---------- GIVEN RECORDS ----------

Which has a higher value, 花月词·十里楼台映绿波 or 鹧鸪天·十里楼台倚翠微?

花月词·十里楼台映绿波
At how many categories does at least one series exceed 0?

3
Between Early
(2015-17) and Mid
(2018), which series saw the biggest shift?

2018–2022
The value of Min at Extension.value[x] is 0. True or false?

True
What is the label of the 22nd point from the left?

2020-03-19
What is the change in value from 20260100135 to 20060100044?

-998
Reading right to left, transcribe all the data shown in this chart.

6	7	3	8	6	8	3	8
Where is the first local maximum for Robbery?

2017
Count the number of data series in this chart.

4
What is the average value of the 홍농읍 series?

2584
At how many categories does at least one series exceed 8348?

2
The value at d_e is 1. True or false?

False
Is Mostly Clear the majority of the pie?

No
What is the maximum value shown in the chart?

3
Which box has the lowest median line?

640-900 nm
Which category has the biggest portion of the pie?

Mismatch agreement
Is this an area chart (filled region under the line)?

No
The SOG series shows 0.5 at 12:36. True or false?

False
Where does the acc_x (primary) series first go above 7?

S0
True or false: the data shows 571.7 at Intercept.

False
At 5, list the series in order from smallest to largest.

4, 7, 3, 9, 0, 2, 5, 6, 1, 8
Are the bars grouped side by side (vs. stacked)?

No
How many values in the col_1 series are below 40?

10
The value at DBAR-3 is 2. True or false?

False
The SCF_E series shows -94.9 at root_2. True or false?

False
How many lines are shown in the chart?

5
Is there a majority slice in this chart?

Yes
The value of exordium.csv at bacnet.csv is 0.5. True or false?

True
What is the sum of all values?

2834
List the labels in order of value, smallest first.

----------

== EXERCISE PROMPT ==
Quote every row above word for word, keeping each line unchanged and in its original order.

== ANSWER SECTION ==
Which has a higher value, 花月词·十里楼台映绿波 or 鹧鸪天·十里楼台倚翠微?

花月词·十里楼台映绿波
At how many categories does at least one series exceed 0?

3
Between Early
(2015-17) and Mid
(2018), which series saw the biggest shift?

2018–2022
The value of Min at Extension.value[x] is 0. True or false?

True
What is the label of the 22nd point from the left?

2020-03-19
What is the change in value from 20260100135 to 20060100044?

-998
Reading right to left, transcribe all the data shown in this chart.

6	7	3	8	6	8	3	8
Where is the first local maximum for Robbery?

2017
Count the number of data series in this chart.

4
What is the average value of the 홍농읍 series?

2584
At how many categories does at least one series exceed 8348?

2
The value at d_e is 1. True or false?

False
Is Mostly Clear the majority of the pie?

No
What is the maximum value shown in the chart?

3
Which box has the lowest median line?

640-900 nm
Which category has the biggest portion of the pie?

Mismatch agreement
Is this an area chart (filled region under the line)?

No
The SOG series shows 0.5 at 12:36. True or false?

False
Where does the acc_x (primary) series first go above 7?

S0
True or false: the data shows 571.7 at Intercept.

False
At 5, list the series in order from smallest to largest.

4, 7, 3, 9, 0, 2, 5, 6, 1, 8
Are the bars grouped side by side (vs. stacked)?

No
How many values in the col_1 series are below 40?

10
The value at DBAR-3 is 2. True or false?

False
The SCF_E series shows -94.9 at root_2. True or false?

False
How many lines are shown in the chart?

5
Is there a majority slice in this chart?

Yes
The value of exordium.csv at bacnet.csv is 0.5. True or false?

True
What is the sum of all values?

2834
List the labels in order of value, smallest first.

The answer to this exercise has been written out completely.